There are no limits to how many times you can withdraw your money and Chip will not lower your interest rate to access your money.
It’s worth noting that when the base rate goes up or down, your savings rate will move the same day with this account.
It is 0.26 percent below the current base rate, which stands at 5 percent. Previously this account paid 5.1 percent, when the base rate was 5.25 percent.
When the base rate goes up or down, your savings rate will increase the same day.
A Chip spokesperson said: You can open a Chip Cash Isa in a few minutes; All you need is our app and your National Insurance number, to be able to make it up to budget.
“I would say with some degree of certainty that any change to the Isa rules would come with a healthy delay to allow financial institutions to adapt their processes.”
Parangon Bank
Paragon’s Easy Access Isa, which pays 4.87 per cent, is also a flexible Isa, meaning savers won’t lose their Isa allowance if they want to withdraw money from their fund.
Called “double access”, Paragon’s Isa only allows you to withdraw money twice before being penalized. On a third withdrawal, the rate drops to just 1.5 percent.
The lowest interest rate will apply from the third withdrawal until the day before the anniversary of your account opening. Starting on your anniversary, the interest rate and withdrawals restart.

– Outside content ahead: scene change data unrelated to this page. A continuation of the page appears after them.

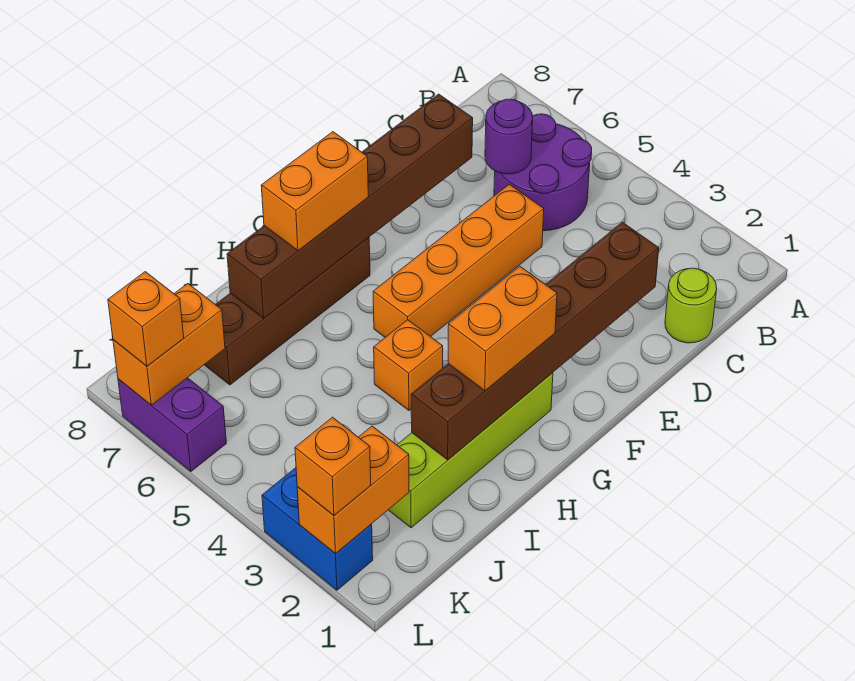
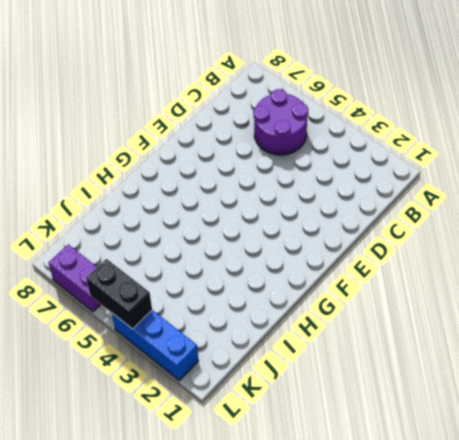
blue 1x3 brick [112,310,198,380] -> blue 1x2 brick [262,468,373,590]
black 1x2 brick [86,259,152,329] -> none
none -> lime 1x1 round brick [665,268,717,343]
none -> orange 1x4 brick [373,184,544,337]
none -> lime 1x4 brick [389,373,553,528]

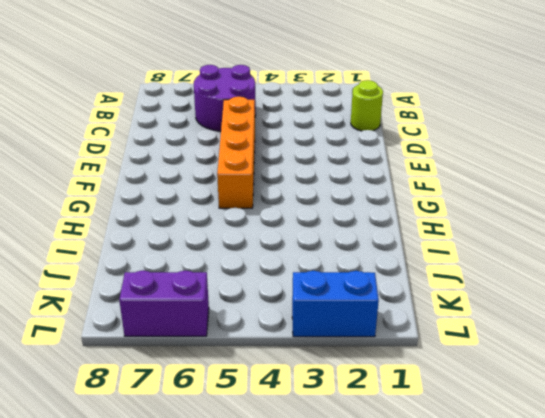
none -> lime 1x4 brick [389,373,553,528]
none -> brown 1x4 brick [204,237,370,385]
none -> orange 1x1 brick [374,320,443,410]

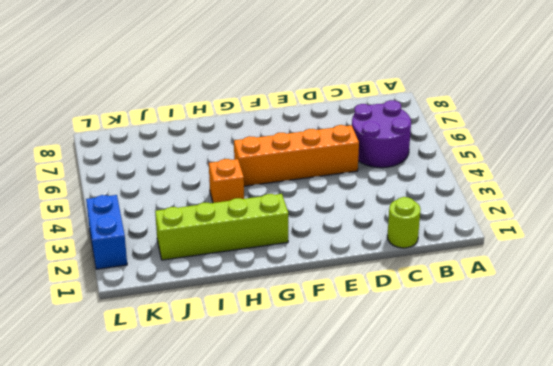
none -> brown 1x4 brick [204,237,370,385]
none -> purple 1x2 brick [118,378,226,471]
none -> purple 1x1 round brick [485,99,533,174]

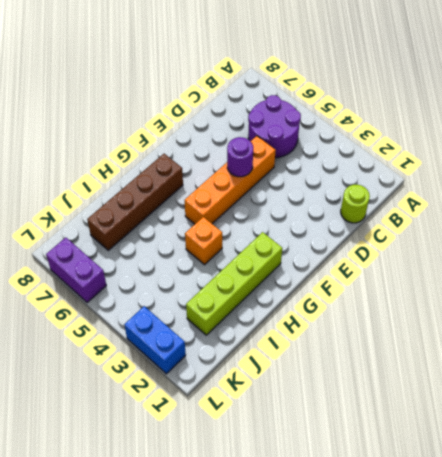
purple 1x1 round brick [227,137,253,177] -> purple 1x1 round brick moved to [485,99,533,174]
none -> brown 1x6 brick [411,222,659,460]
none -> brown 1x6 brick [227,94,473,318]
none -> orange 1x2 brick [297,426,409,554]

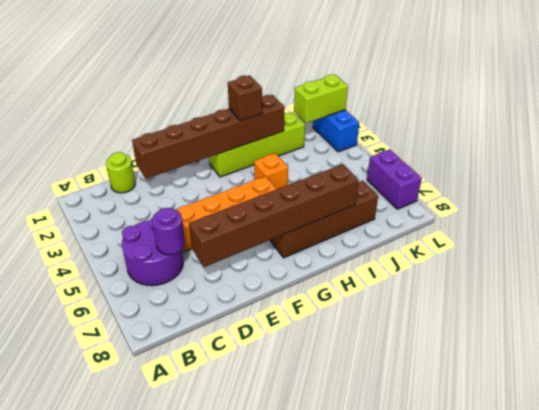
brown 1x1 brick [228,75,262,121] -> orange 1x2 brick [448,267,557,391]
lime 1x2 brick [294,75,348,123] -> orange 1x2 brick [297,426,409,554]
none -> orange 1x2 brick [113,284,225,405]
none -> orange 1x2 brick [261,132,368,251]
none -> orange 1x1 brick [295,417,371,515]

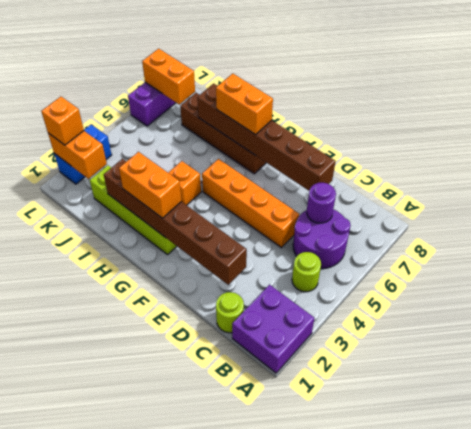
purple 2x2 brick [232,285,314,373] -> none
lime 1x1 round brick [292,252,321,292] -> none
none -> orange 1x1 brick [108,272,184,366]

This Isa can be opened online with a deposit from £1,000. For those who don’t want to download an app to get an Isa, which many of the major easy-access Isas require, such as Plum, Zopa and Chip, this is the best option.
Shield: Although the limit could change, Isas still provide valuable tax protection
fixed rate isas
For savers who want the certainty of receiving a guaranteed interest rate before interest rates are cut again, a fixed rate Isa could be the answer.
Kent Trust
Kent Reliance has a one-year Isa that pays 4.51 per cent over a one-year term.

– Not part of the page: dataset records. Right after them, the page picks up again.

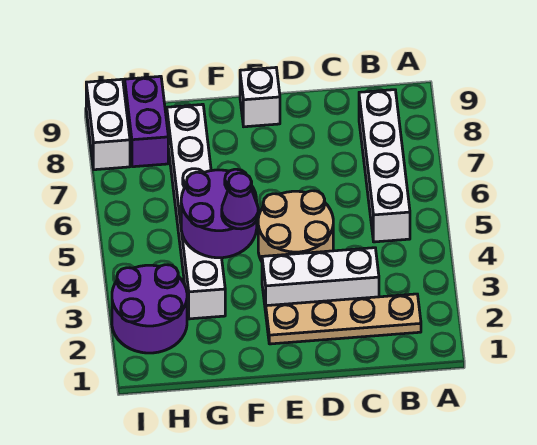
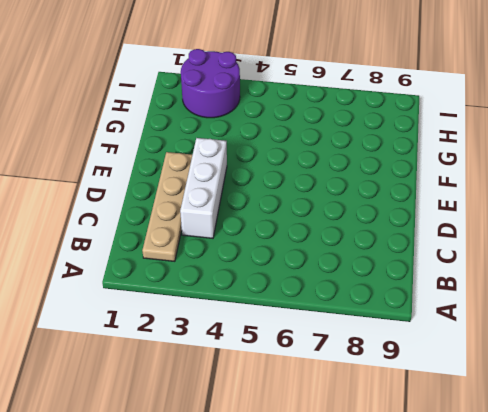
none -> white 1x4 brick [359,90,410,242]
none -> tan 2x2 round brick [258,191,333,261]

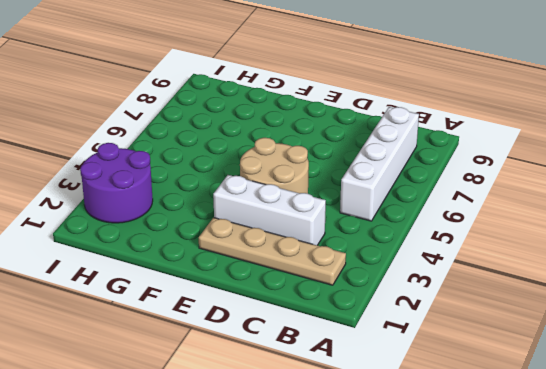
none -> white 1x1 brick [240,68,280,127]
none -> white 1x6 brick [167,104,225,319]

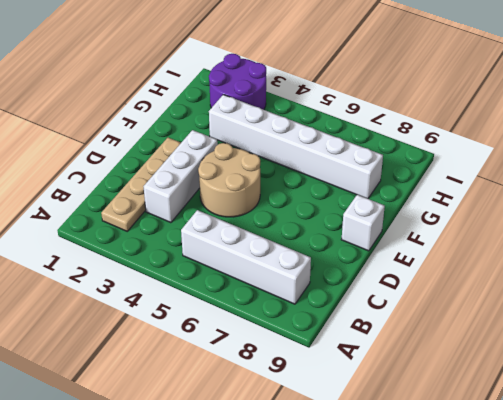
none -> purple 1x2 brick [125,76,168,167]
none -> white 1x2 brick [86,79,130,170]

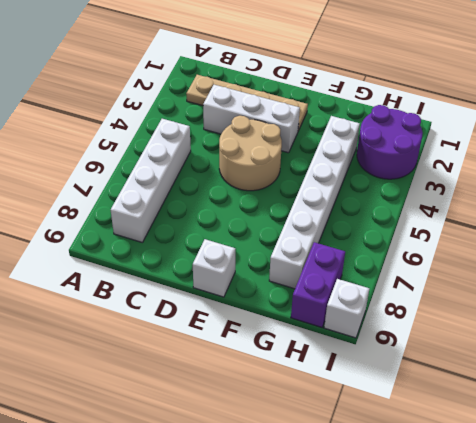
white 1x1 brick [324,279,369,338] -> white 1x2 brick [86,79,130,170]
none -> purple 2x2 round brick [181,169,257,258]
none -> purple 1x1 cone [222,173,258,229]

A saver investing £10,000 in this Isa would earn around £460 in interest at the end of the one-year term.
The Isa can be opened online on the Kent Reliance website with a minimum of £500. It can also be opened at a Kent Reliance branch.
Bath Building Society
Bath Building Society’s Isa pays a market-leading 4.4 per cent over two years. A saver investing £10,000 in this Isa would earn around £918 in interest at the end of the two-year term.
This account can be opened online on the Bath Building Society website for as little as £1. It can also be opened at a Bath Building Society branch.
One drawback of this Isa is that it does not accept transfers from other Isas.
Reeves is widely expected to carry out a capital gains tax raid to boost the Treasury coffers, so if you have money in investments as well as cash savings, you could be in the firing line.
Darius McDermott, managing director of Chelsea Financial Services, said: “With talk of increasing the capital gains tax on shares from 20 per cent to 24 per cent for higher and additional rate taxpayers, it is now the Time to make the most of tax-efficient vehicles.
‘Use your £20,000 annual Isa allowance to keep your portfolio growth intact and protected from the reach of potential future taxes.
“If you normally move money from a general investment account into an Isa at the end of each tax year, you may want to do this before CGT increases.”
Rumors of a capital gains tax raid have also led some investors to sell their shares ahead of the budget and then buy them back under the stocks and shares Isa.
This deal is known as a ‘Bed and Isa’, but experts have warned it could still lead to a capital gains tax bill if the profit from the sale exceeds £3,000.